Marcos Ki Hyung Lee (Work Log)
Summer 2018
2018-06-25:
Studied the SQL code that creates the variables synsumprevsameindu100 synsumprevsameindu20 synsumprevsameindu synsumprevsamesector synnumprevportcos syntotsameindu100 syntotsameindu20 syntotsameindu syntotsamesector (and also the non synthetic ones).
Found some problems with the nonsynthetic ones, with some double counting when VCS met with more than portco on the same day AND the portcos had the same industry code. The code subtracts 1 from the sum of dummies that indicate same industry code, but in these instances, they should be subctrating more.
Also, the synthetic counterparts have weird values. The historical ones (previous from meeting the portco) are mostly 0 or -1, while all-time have lots of missings. Initially I thought it was an error from the code, but after thinking about this, I think it is a feature of the randomization. To correct the negative numbers, I think we should not subtract 1 from the sum of dummies.

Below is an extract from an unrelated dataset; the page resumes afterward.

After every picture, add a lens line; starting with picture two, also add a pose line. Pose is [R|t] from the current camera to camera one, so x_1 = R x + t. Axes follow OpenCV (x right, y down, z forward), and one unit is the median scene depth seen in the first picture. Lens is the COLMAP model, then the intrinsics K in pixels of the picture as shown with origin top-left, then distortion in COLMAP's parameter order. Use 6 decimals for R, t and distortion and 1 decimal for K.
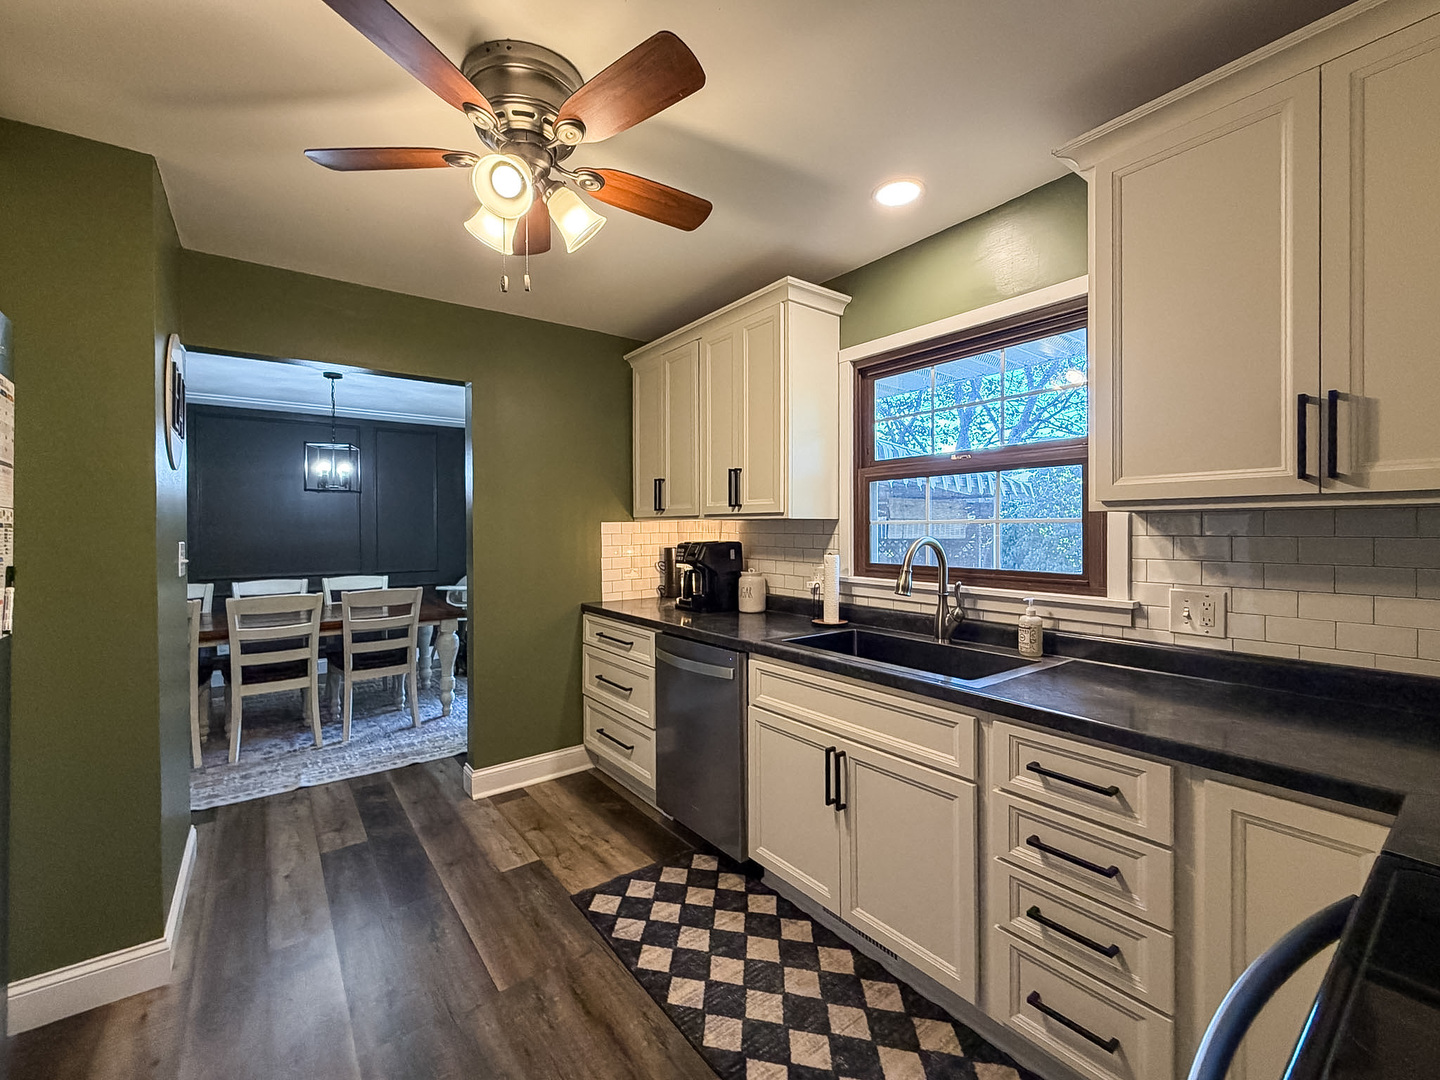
lens RADIAL K [[604.0, 0, 725.5], [0, 604.0, 540.7], [0, 0, 1]] dist [-0.002065, 0.000535]
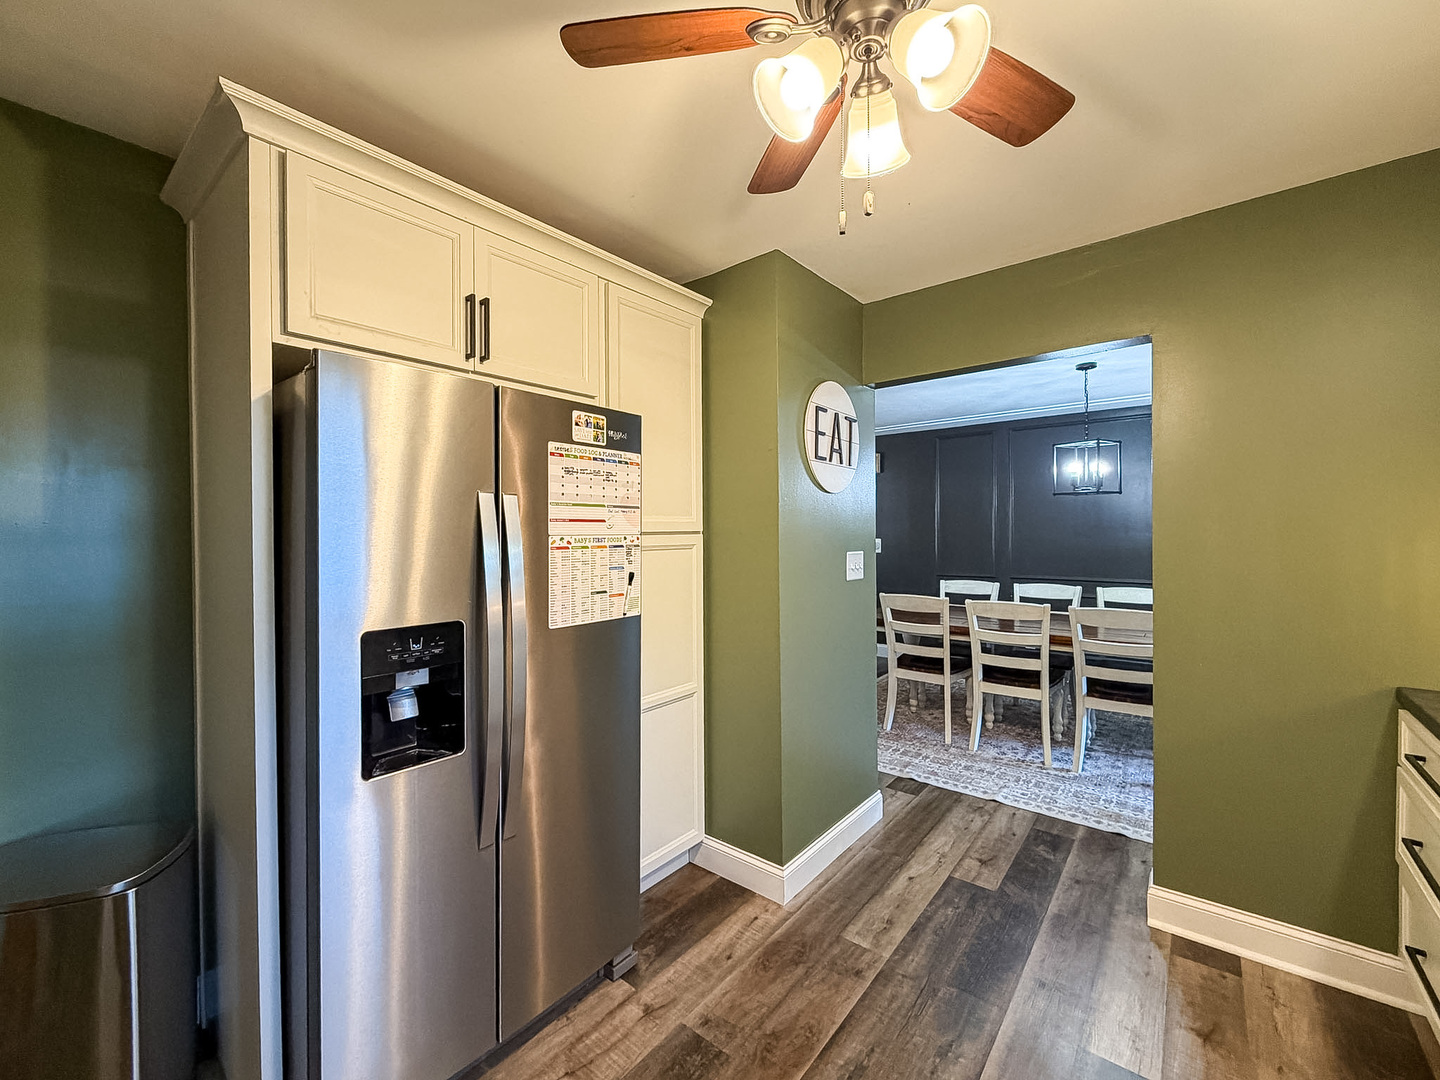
lens RADIAL K [[604.0, 0, 712.8], [0, 604.0, 532.7], [0, 0, 1]] dist [-0.002065, 0.000535]
pose [[0.227465, 0.009296, -0.973742, 0.330470], [-0.018986, 0.999807, 0.005110, -0.050583], [0.973601, 0.017325, 0.227598, 0.745988]]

We did that to account for the repeated portcos that showed up in the blowout table, but now these repetitions don't happen, since we are joining a table with synthetic matches with real matches.
2018-06-22:
Plans for today: try to fix dataset.
Found more errors in matched dataset. Synthetic firms variables seem to be wrong, as there are negative numbers and lots of missings.
Also, variables form matched firms like number of people, doctors, etc, and city name, are missing seemingly at random.
Egan walked me through the SQL code that generates de matched dataset. We made a more precise count of coinvestors. Before, we were double counting funds. Now, if a PortCo had only one VC fund investment, numcoinvestor == 0.
Looking into the syntethic variables problem, the main problem is on the variables synsumprevsameindu100 synsumprevsameindu20 synsumprevsameindu synsumprevsamesector synnumprevportcos syntotsameindu100 syntotsameindu20 syntotsameindu syntotsamesector.
They basically count the number of PortCos VCs invested that were in the same industry code as them, before meeting the current matched POrtCo (synsum*) and over all time (syntot*). So they are integers and tot >= sum. However, for the synthetic firm ones, they are mostly -1 on the sum ones, and missing on tot ones.
Looking at the code that generates these synthetic, there seems to be a problem when joining and subtracting one to the sum of dummies where A.code100 = B.code100 for example. Can't figure out how to correct it yet.
2018-06-21:
Plans for today: get a full understanding of dataset and variables, start making some summary statistics.
Inspected matched dataset and found inconsistencies on invesmentment amounts of VCs in PortCos. Talked to Egan about this, we will check it out carefully on the source SQL code tomorrow.
Made summary statistics of firm variables. There does not seem to be inconsistencies on that.
2018-06-20: Created folder at "E:\McNair\Projects\MatchingEntrepsToVC\Stata\", imported files into Stata, and made master dofile.